Kutipan untuk Dibaca
■ ■ ■

19. Disunnahkan minta dibacakan al Qur`an dari orang yang bersuara bagus, sebagaimana diriwayatkan dari Nabi Shallallahu 'alaihi wa sallam. Beliau Shallallahu 'alaihi wa sallam meminta kepada 'Abdullah bin Mas'ud Radhiyallahu 'anhu :

اقْرَأْ عَلَيَّ قَالَ قُلْتُ أَقْرَأُ عَلَيْكَ وَعَلَيْكَ أُنْزِلَ قَالَ إِنِّي أَشْتَهِي أَنْ أَسْمَعَهُ مِنْ غَيْرِي قَالَ فَقَرَأْتُ النِّسَاءَ حَتَّى إِذَا بَلَغْتُ فَكَيْفَ إِذَا جِئْنَا مِنْ كُلِّ أُمَّةٍ بِشَهِيدٍ وَجِئْنَا بِكَ عَلَى هَؤُلَاءِ شَهِيدًا قَالَ لِي كُفَّ أَوْ أَمْسِكْ فَرَأَيْتُ عَيْنَيْهِ تَذْرِفَانِ

"Bacakanlah Aku (al Qur`an)!" Dia mengatakan : Aku berkata,"Apakah aku membacakanmu al Qur`an, padahal ia diturunkan kepadamu?" Beliau Shallallahu 'alaihi wa sallam menjawab,"Sesungguhnya aku senang mendengarnya dari orang lain." Dia mengatakan : Aku berkata,"Lalu aku membaca surat an Nisaa`, saat sampai pada ayat

فَكَيْفَ إِذَا جِئْنَا مِنْ كُلِّ أُمَّةٍ بِشَهِيدٍ وَجِئْنَا بِكَ عَلَى هَؤُلَاءِ شَهِيدًا

"Beliau Shallallahu 'alaihi wa sallam bersabda kepadaku : "Cukuplah!" Lalu aku melihat kedua mata beliau berlinang".[23]

20. Dimakruhkan membaca al Qur`an pada kondisi-kondisi tertentu, seperti ketika ruku`, sujud, dan yang lainya ketika sedang shalat, kecuali saat berdiri. Dan bagi makmum, dimakruhkan membaca al Qur`an lebih dari surat al Fatihah apabila dia mendengar bacaan imam. Juga makruh membaca al Qur`an dalam keadaan mengantuk dan ketika sedang mendengarkan khutbah.

21. Dilarang mengkhususkan membaca surat-surat tertentu pada saat-saat tertentu, kecuali jika ada dalil yang menjelaskannya, seperti mengkhususkan membaca surat-surat yang ada ayat sajdahnya pada waktu Subuh hari Jum'at selain surat Sajdah, atau membaca surat al An'am pada raka'at terakhir shalat tarawih pada malam ketujuh dengan diiringi keyakinan bahwa itu sunnah.

■ ■ ■

Kegiatan
A. Sebutkan semua nama surat al Qur`an yang disebut dalam kutipan tentang adab membaca al Qur`an di atas.
B. Tuliskan ulang bagian kutipan tentang adab membaca al Qur`an di atas, mulai dari "20. Dimakruhkan membaca" dan berakhir pada "sedang mendengarkan khutbah.".

■ ■ ■

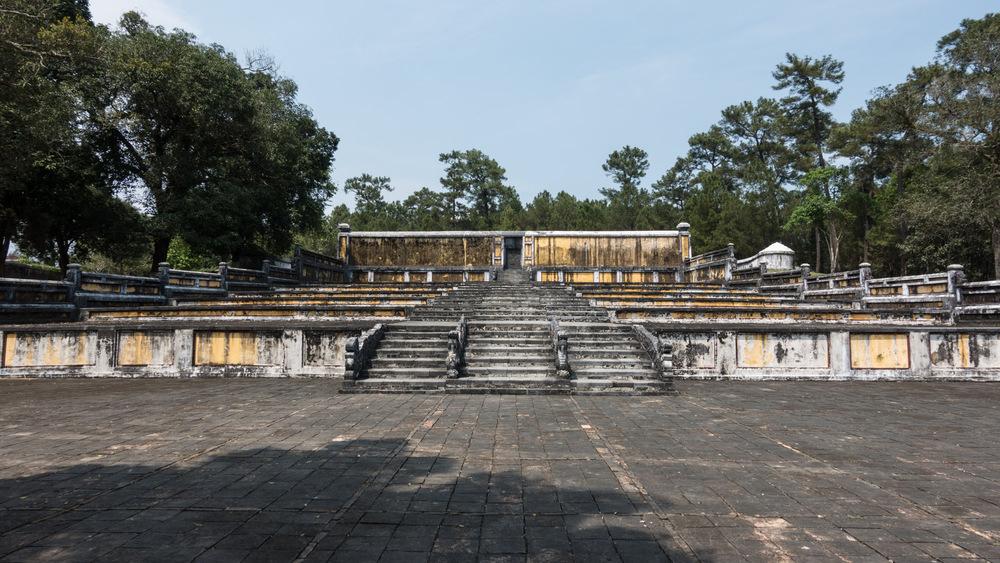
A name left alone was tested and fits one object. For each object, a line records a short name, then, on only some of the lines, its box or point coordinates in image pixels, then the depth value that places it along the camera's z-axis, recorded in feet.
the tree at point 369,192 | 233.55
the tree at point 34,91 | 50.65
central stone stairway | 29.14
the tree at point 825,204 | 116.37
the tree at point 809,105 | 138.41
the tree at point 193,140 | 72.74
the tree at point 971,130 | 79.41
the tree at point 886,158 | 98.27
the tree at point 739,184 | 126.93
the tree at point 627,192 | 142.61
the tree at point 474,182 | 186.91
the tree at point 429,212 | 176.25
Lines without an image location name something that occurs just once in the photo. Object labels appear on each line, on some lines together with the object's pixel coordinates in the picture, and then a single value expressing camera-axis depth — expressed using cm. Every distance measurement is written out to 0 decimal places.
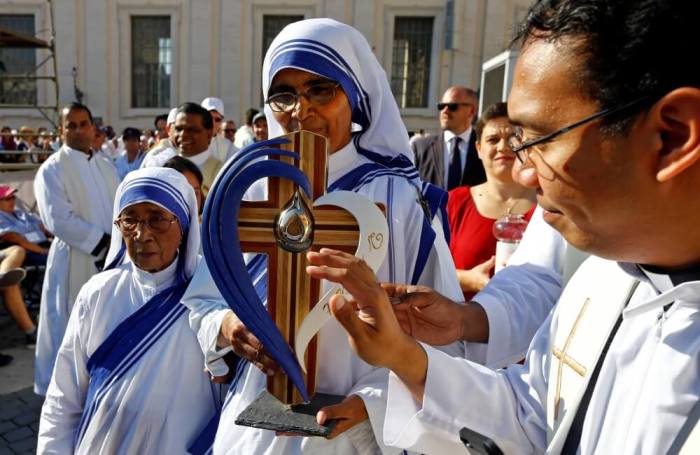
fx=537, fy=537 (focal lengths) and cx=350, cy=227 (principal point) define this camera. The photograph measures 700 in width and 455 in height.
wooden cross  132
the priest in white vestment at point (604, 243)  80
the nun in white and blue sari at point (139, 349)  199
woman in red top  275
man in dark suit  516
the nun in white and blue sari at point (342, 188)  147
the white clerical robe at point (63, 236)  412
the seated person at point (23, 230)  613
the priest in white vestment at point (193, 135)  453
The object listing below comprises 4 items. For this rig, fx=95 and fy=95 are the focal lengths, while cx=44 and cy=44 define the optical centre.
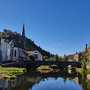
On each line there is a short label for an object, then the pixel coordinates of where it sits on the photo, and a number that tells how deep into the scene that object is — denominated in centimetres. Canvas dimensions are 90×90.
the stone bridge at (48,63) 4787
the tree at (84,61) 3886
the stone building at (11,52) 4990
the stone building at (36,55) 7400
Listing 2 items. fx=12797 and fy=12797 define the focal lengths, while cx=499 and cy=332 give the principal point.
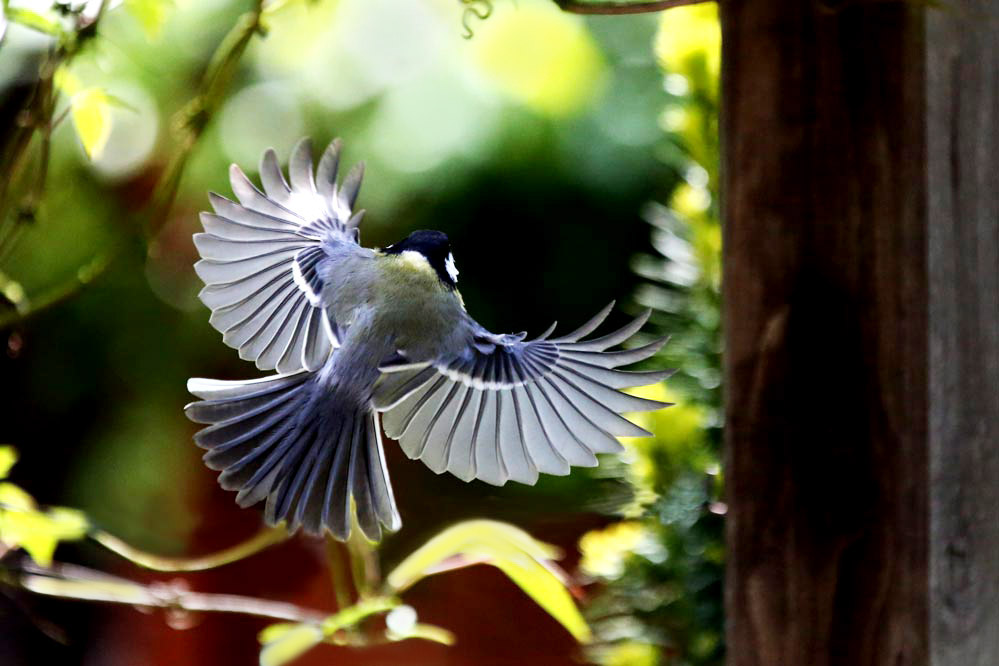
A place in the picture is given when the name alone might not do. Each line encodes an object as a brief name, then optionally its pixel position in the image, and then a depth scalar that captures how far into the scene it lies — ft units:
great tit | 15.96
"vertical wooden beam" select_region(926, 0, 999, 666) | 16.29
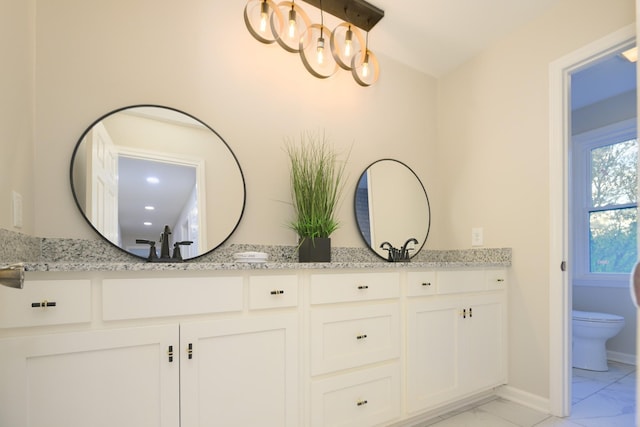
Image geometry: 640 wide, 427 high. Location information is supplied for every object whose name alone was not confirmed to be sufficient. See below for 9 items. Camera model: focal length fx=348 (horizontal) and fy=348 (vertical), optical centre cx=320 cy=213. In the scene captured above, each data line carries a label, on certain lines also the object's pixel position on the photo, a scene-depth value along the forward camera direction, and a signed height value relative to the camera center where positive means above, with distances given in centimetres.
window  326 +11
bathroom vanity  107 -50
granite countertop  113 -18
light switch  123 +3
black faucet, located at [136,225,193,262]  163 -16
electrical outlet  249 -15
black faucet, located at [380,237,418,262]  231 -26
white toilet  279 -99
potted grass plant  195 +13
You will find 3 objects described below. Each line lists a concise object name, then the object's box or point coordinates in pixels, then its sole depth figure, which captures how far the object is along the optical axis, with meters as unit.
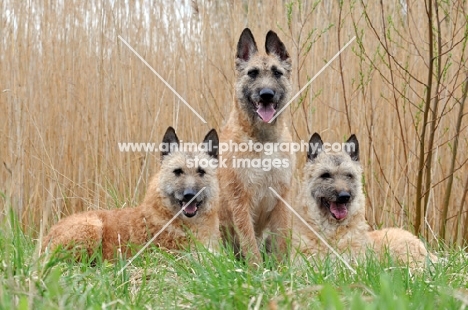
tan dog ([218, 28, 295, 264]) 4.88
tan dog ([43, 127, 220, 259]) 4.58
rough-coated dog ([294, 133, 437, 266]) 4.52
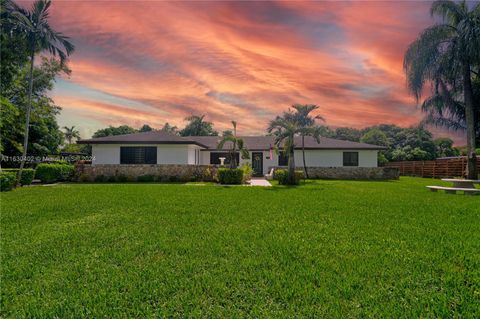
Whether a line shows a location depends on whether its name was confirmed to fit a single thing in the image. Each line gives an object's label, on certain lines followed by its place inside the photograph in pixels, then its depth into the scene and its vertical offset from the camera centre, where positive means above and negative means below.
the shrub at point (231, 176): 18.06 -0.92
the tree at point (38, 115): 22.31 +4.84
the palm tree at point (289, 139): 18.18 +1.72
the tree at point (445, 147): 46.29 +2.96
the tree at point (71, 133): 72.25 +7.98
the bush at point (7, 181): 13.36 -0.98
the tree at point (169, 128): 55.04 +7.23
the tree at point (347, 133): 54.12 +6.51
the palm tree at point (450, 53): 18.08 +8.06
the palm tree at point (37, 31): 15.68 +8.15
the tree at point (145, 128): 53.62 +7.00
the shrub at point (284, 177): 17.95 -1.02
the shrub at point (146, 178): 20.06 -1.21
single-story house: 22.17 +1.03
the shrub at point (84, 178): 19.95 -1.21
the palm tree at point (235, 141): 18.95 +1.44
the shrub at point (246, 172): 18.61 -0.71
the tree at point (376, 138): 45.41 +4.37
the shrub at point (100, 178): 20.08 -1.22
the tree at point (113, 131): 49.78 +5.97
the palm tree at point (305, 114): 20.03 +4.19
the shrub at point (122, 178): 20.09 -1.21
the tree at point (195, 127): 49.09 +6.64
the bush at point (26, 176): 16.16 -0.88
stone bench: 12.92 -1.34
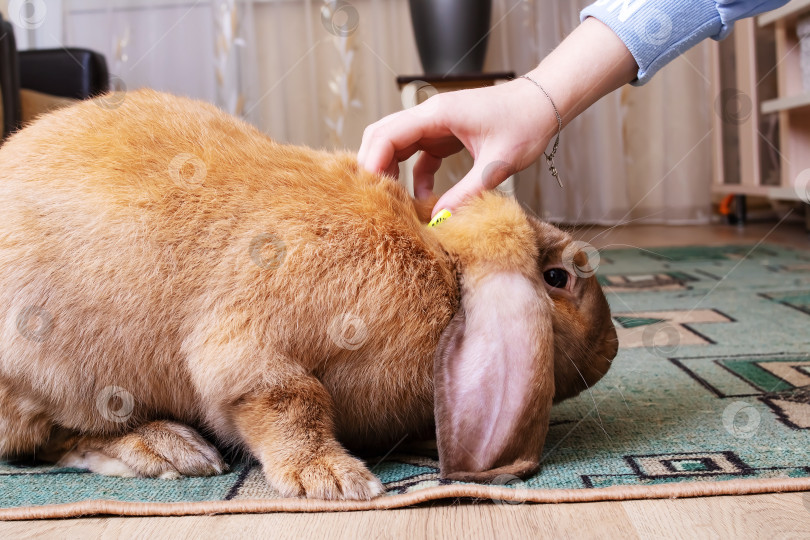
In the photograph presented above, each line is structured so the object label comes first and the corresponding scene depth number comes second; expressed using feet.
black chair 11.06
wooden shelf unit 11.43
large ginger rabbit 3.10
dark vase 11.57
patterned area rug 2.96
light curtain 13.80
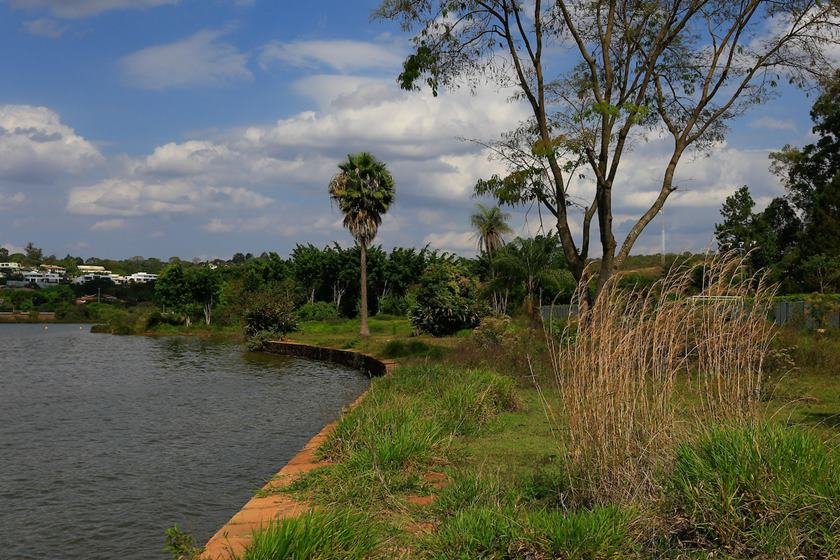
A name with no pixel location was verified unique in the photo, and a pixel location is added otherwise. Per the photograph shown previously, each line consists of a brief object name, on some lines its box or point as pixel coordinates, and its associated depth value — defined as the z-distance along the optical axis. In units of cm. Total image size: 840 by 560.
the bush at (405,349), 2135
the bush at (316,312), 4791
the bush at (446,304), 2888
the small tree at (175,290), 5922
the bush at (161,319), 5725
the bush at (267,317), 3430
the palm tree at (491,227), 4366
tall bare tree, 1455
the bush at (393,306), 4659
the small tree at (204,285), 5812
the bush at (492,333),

■ ■ ■

Jawaban per Nomor
A.
- an Nisaa`
- al Fatihah
- Sajdah
- al An'am

B.
20. Dimakruhkan membaca al Qur`an pada kondisi-kondisi tertentu, seperti ketika ruku`, sujud, dan yang lainya ketika sedang shalat, kecuali saat berdiri. Dan bagi makmum, dimakruhkan membaca al Qur`an lebih dari surat al Fatihah apabila dia mendengar bacaan imam. Juga makruh membaca al Qur`an dalam keadaan mengantuk dan ketika sedang mendengarkan khutbah.